A famous woman – beatified, sainted and given a doctorate by the
Catholic Church – Saint Teresa, wrote in 1578: "Weakness
is natural and it is very weak, especially in women." Recommending
an extreme discipline with the nuns, the future saint argued: "I
do not believe there is anything in the world that could damage a prelate
more than to not be feared, and for his subjects to think they may deal
with him as with an equal, especially for women, for once understanding
that there is in the prelate such softness… governing them will
be difficult." But this deficient nature impeded not only the proper
social order but mystical achievement as well. Just like Buddha, in
her famous book Las moradas the same saint recognized the natural "stupidity
of women" that made it difficult for them to reach the center of
the divine mystery.
It is perfectly understandable
that a woman at the service of the patriarchal order, like Saint Teresa,
would have been beatified, while another religious woman who openly
opposed this structure would never have been recognized as such. I would
sum up Saint Teresa's slogan in just one word: obedience, above all
social obedience.
Saint Teresa died an old
woman and without the martyrdom proper to the saints. Sor Juana, in
contrast, was made to suffer psychological, moral and, finally, physical
torture until she died at the age of fourty-four, serving her fellow
man in the epidemic of 1695. But none of that matters for canonizing
her as a saint when "the worst of all women" committed the
sin of questioning authority.
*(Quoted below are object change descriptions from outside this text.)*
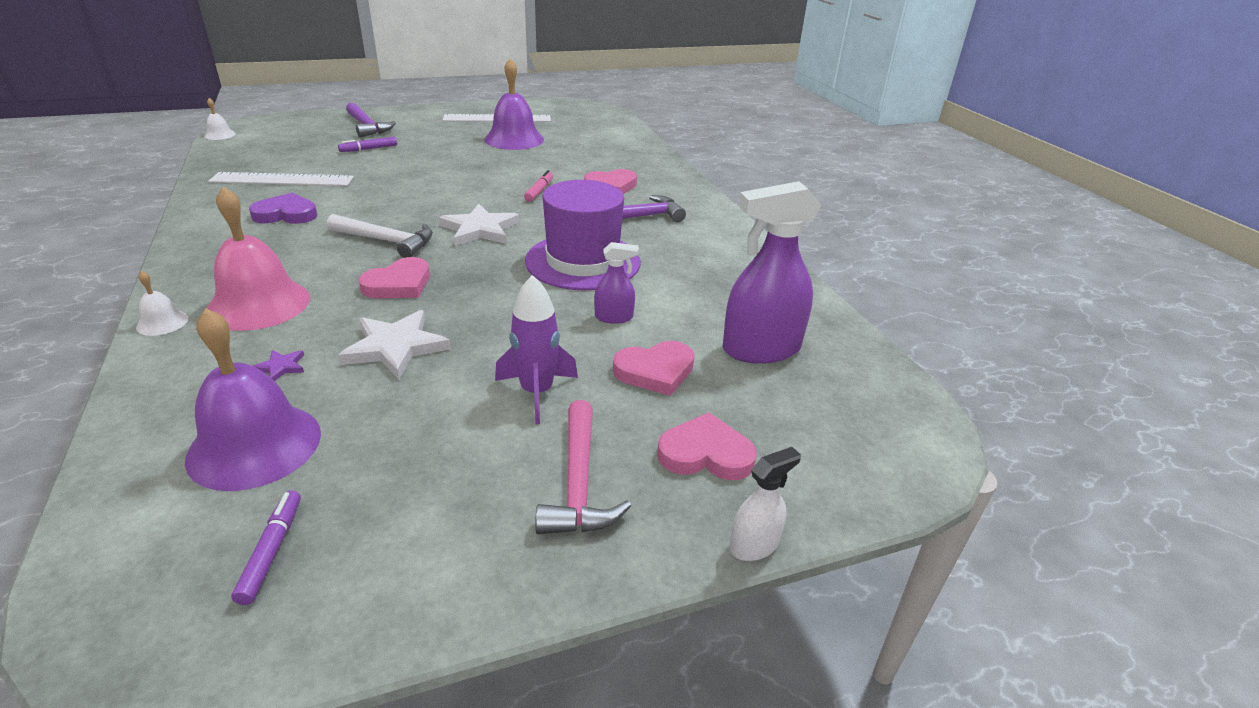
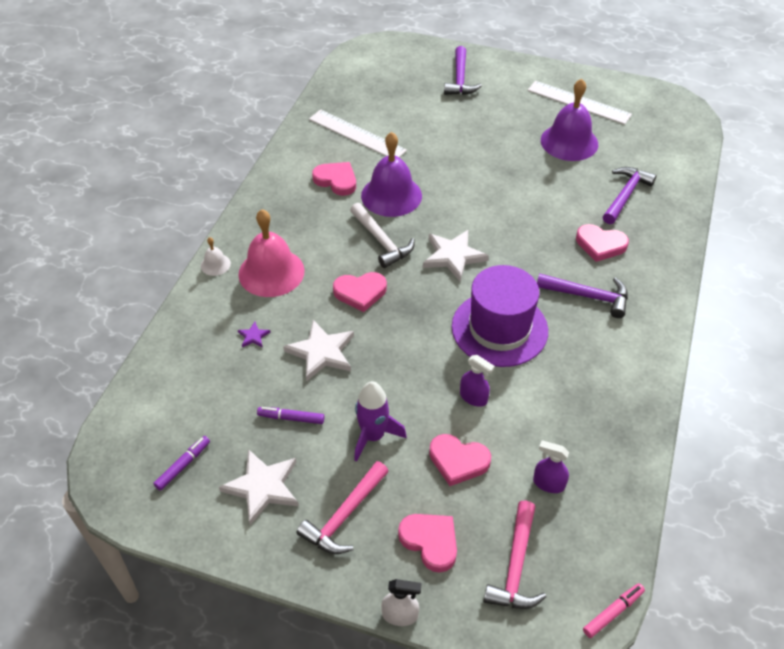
camera: 40 degrees right, 15 degrees up
(220, 135) = (346, 55): white bell -> none
(254, 445) = (211, 391): purple bell -> purple bell (391, 195)
(286, 214) = (336, 180): purple heart -> pink heart
(369, 149) = (441, 114): purple marker -> purple marker (291, 418)
(432, 511) = (262, 487): none -> white star
(539, 191) = (534, 226): pink marker -> pink marker (613, 612)
(597, 155) = (625, 195): none -> purple hammer
(760, 349) = (548, 483): purple spray bottle -> purple spray bottle, size x0.49
(813, 428) = (516, 566): none -> pink hammer

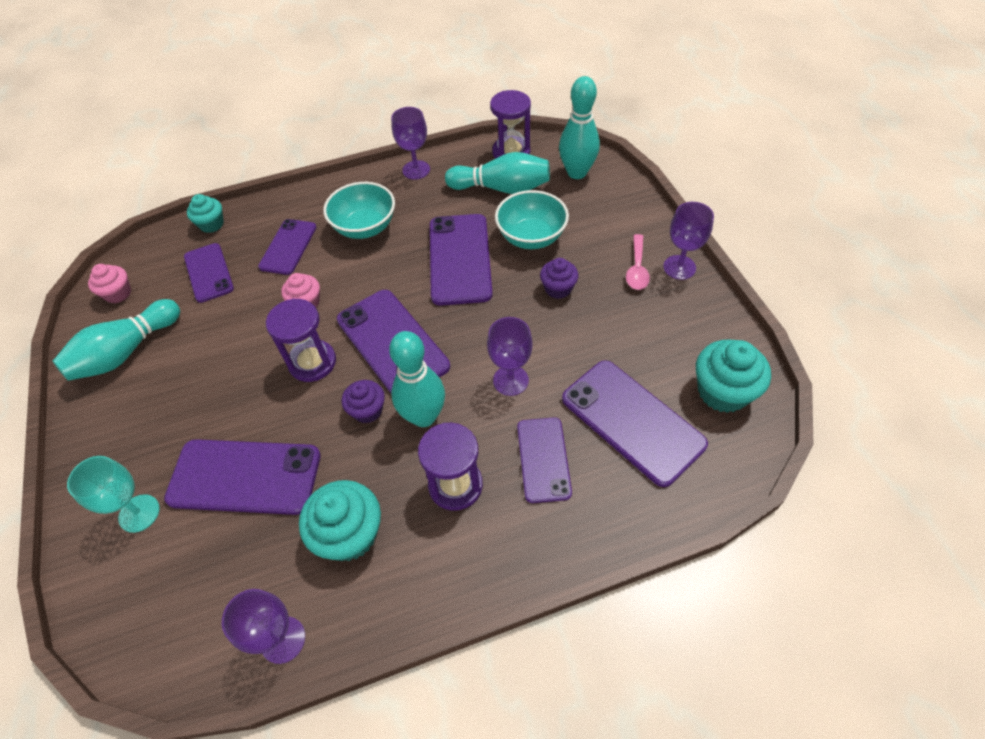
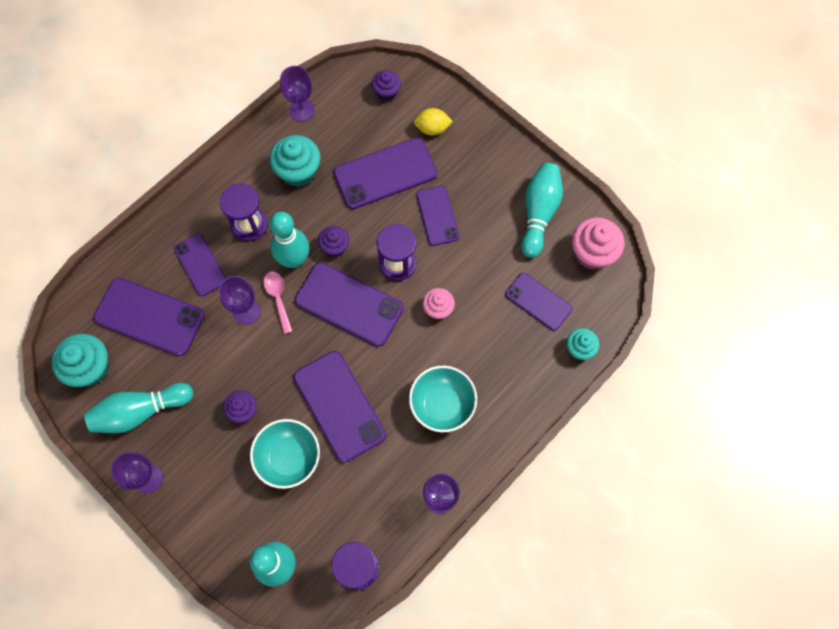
camera: 150 degrees right, 15 degrees up
(118, 293) = (592, 253): pink cupcake -> pink cupcake, size x1.65
(139, 513) = (432, 128): turquoise goblet -> yellow lemon
(146, 606) = (386, 92): none -> purple cupcake
(288, 247) = (493, 355): purple phone -> purple phone (437, 215)
(502, 188) = (343, 510): turquoise bowling pin -> turquoise bowling pin (140, 412)
(637, 269) = (184, 461): pink spoon -> pink spoon (278, 298)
Why not propose, then, Saint Juana Inés
de la Cruz, patron saint of oppressed women?
Those who reject Sor Juana's
religious merits adduce a political value in her figure, when not merely
a literary one. In another essay we already noted the political value
of the life and death of Jesus, a value historically denied. The political
and the aesthetic in Santa Teresa – the "patron saint of
writers" – fill her works and thoughts as much as the religious
and the mystical do. Nonetheless, a hegemonic political position is
an invisible politics: it is omnipresent. Only that politics which resists
the hegemony, which contests the dominant discourse becomes visible.
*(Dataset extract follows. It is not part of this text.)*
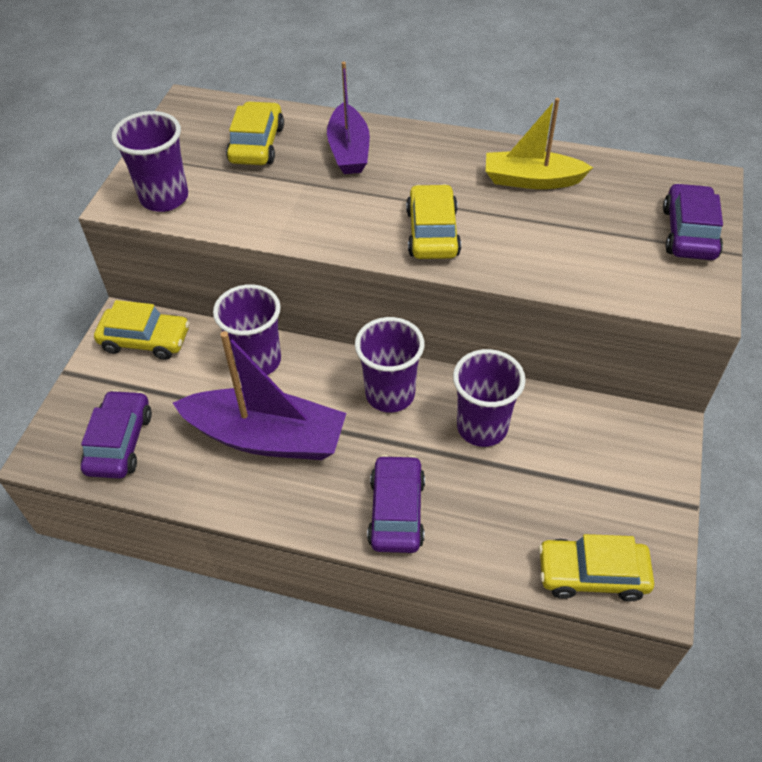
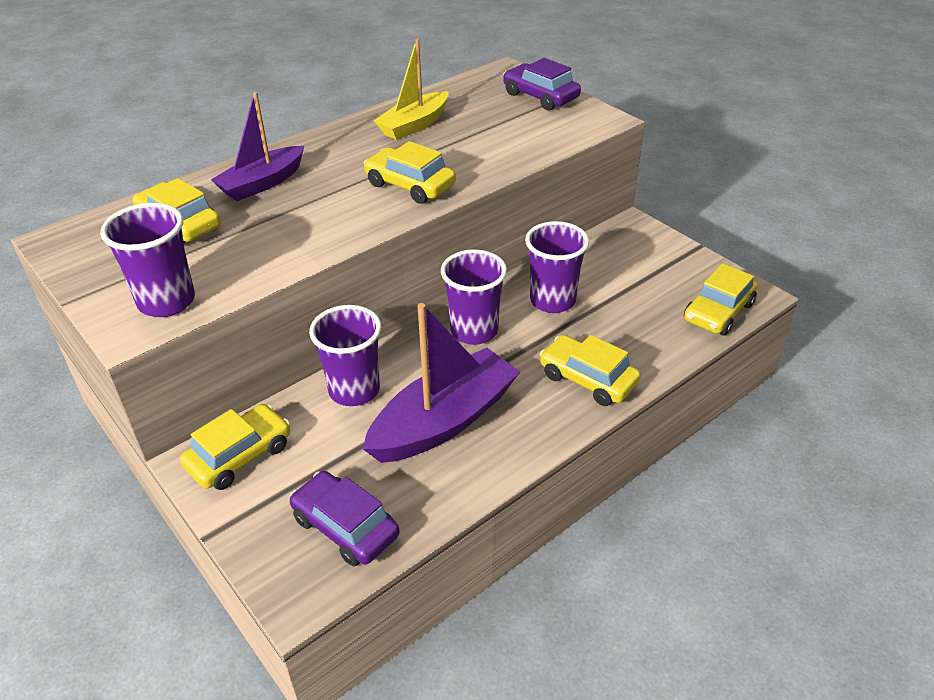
camera: 55 degrees left, 10 degrees down
(349, 150) = (262, 183): purple boat -> purple boat turned 105 degrees clockwise
(396, 511) = (588, 379): purple car -> yellow car

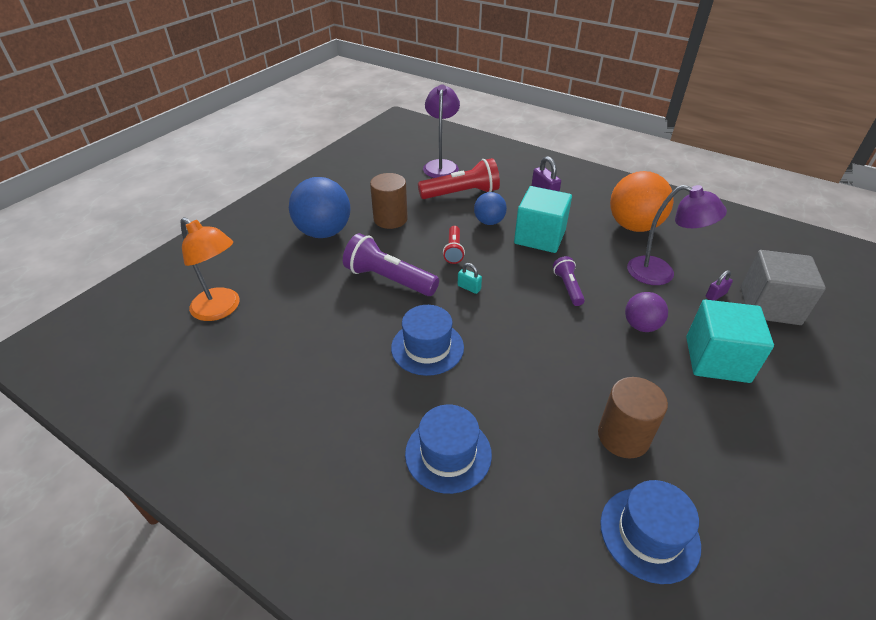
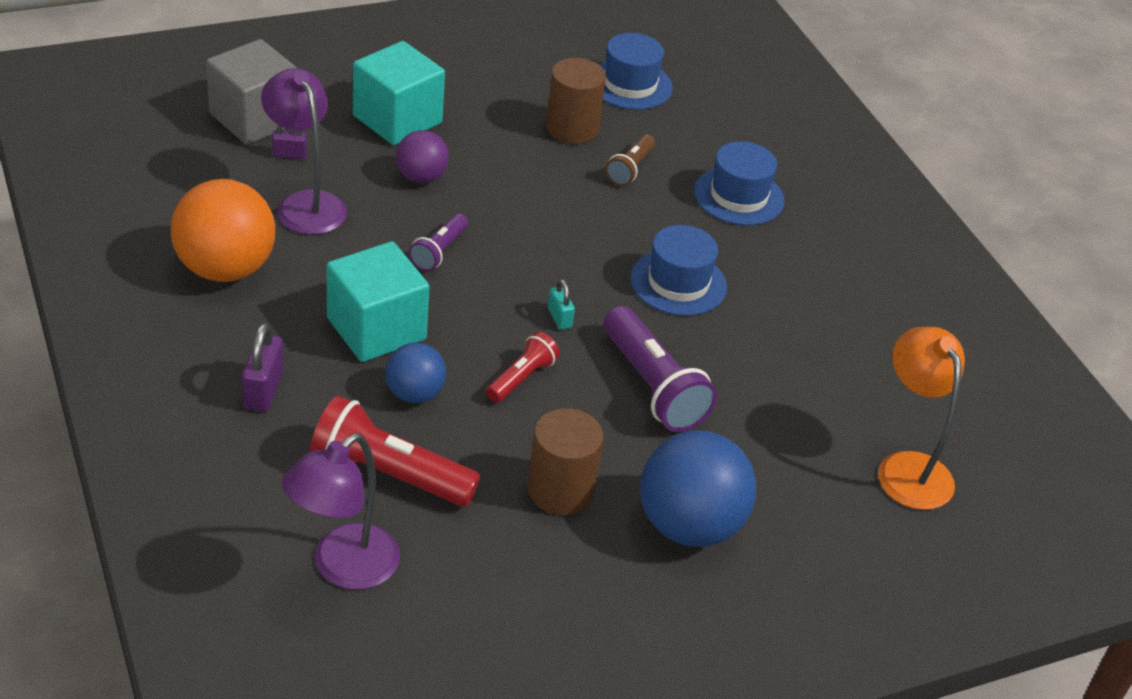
camera: 150 degrees left, 0 degrees up
(544, 424) = (630, 169): none -> brown flashlight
When I kiss my wife on the
mouth in a public square, I am exercising a hegemonic sexuality, which
is the heterosexual one. If two women or two men do the same thing they
are not only exercising their homosexuality but also a challenge to
the hegemonic order which rewards some and punishes others. Each time
a man goes out on the street dressed as a traditional woman, inevitably
he is making a – visible – political statement. I also make
a political statement when I go out on the street dressed as a (traditional)
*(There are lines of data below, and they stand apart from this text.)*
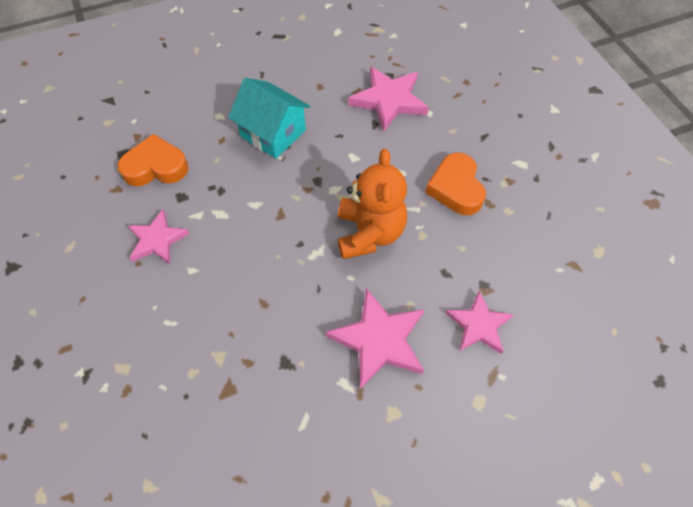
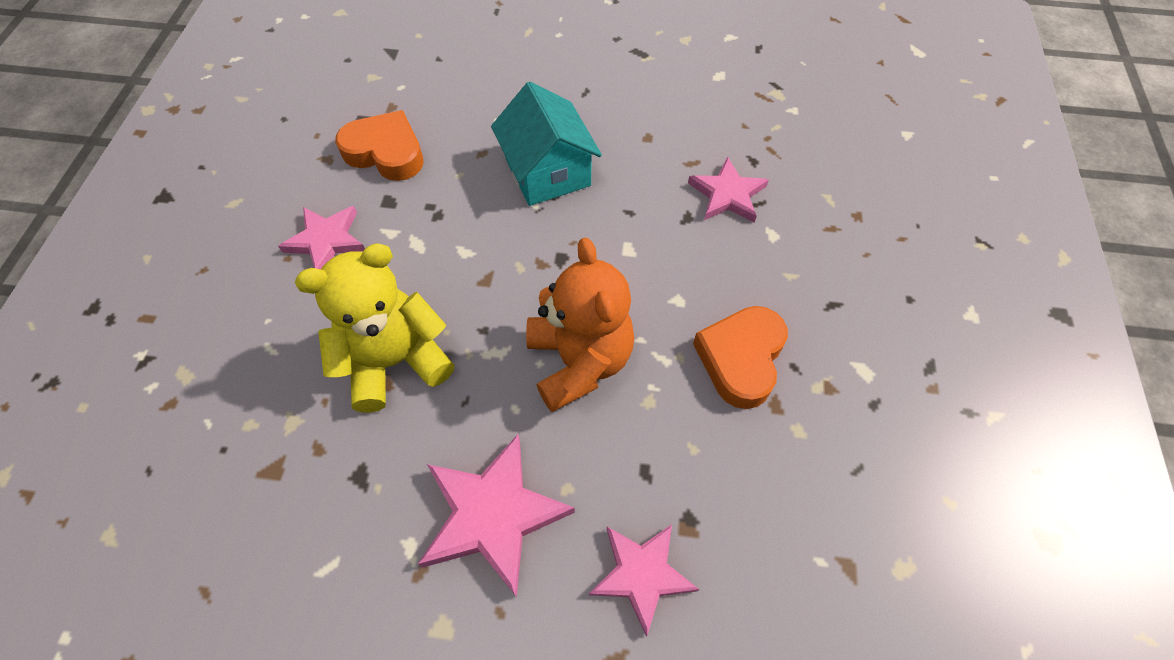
camera: 30 degrees right, 0 degrees up
(258, 288) = (395, 361): none -> yellow teddy bear
(369, 233) = (579, 361): orange teddy bear -> orange teddy bear turned 45 degrees counterclockwise
(389, 100) = (727, 194): pink star -> pink star, size x0.66

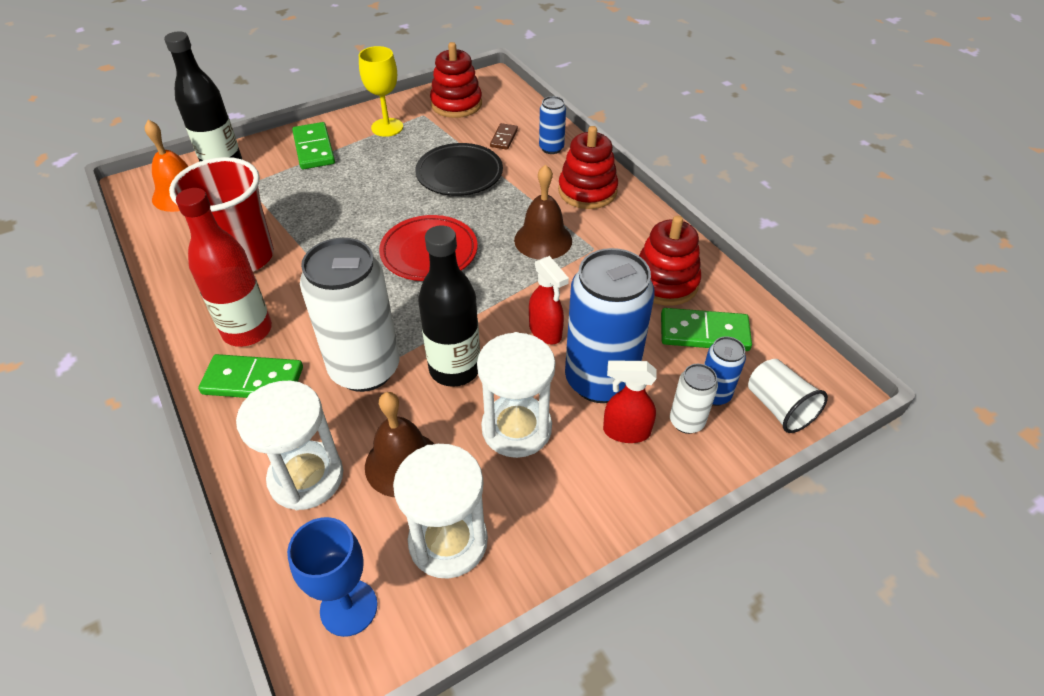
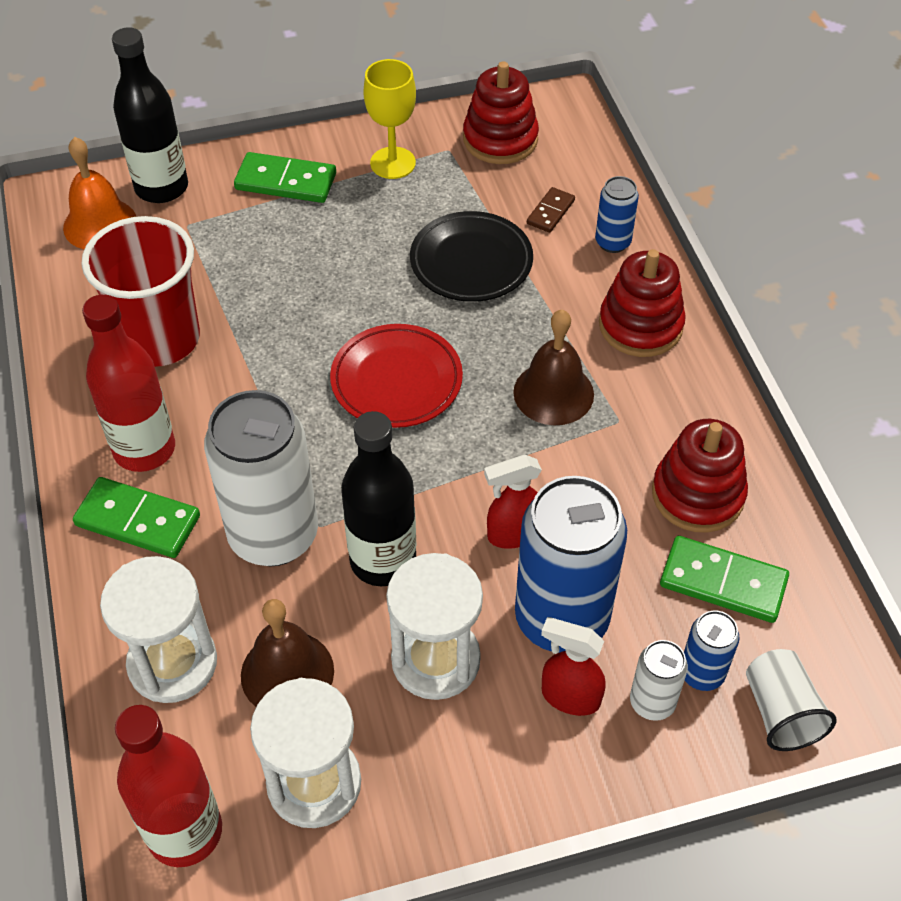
camera: 15 degrees right, 5 degrees up
(314, 148) = (286, 181): green domino -> green domino turned 75 degrees counterclockwise
(348, 607) = (185, 832): blue goblet -> red bottle
(545, 332) = (513, 534): red spray bottle -> red spray bottle turned 90 degrees clockwise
man, but my declaration coincides with the hegemonic politics, is transparent,
invisible, appears apolitical, neutral. It is for this reason that the
act of the marginalized becomes a visible politics.
We can understand in the
same way the political and religious factor in two women as different
as Saint Teresa and Sor Juana. Perhaps this is one of the reasons for
which one of them has been repeatedly honored by the religious tradition
and the other reduced to the literary circle or to the Mexican two-hundred
peso notes, symbol of the material world, abstraction of sin.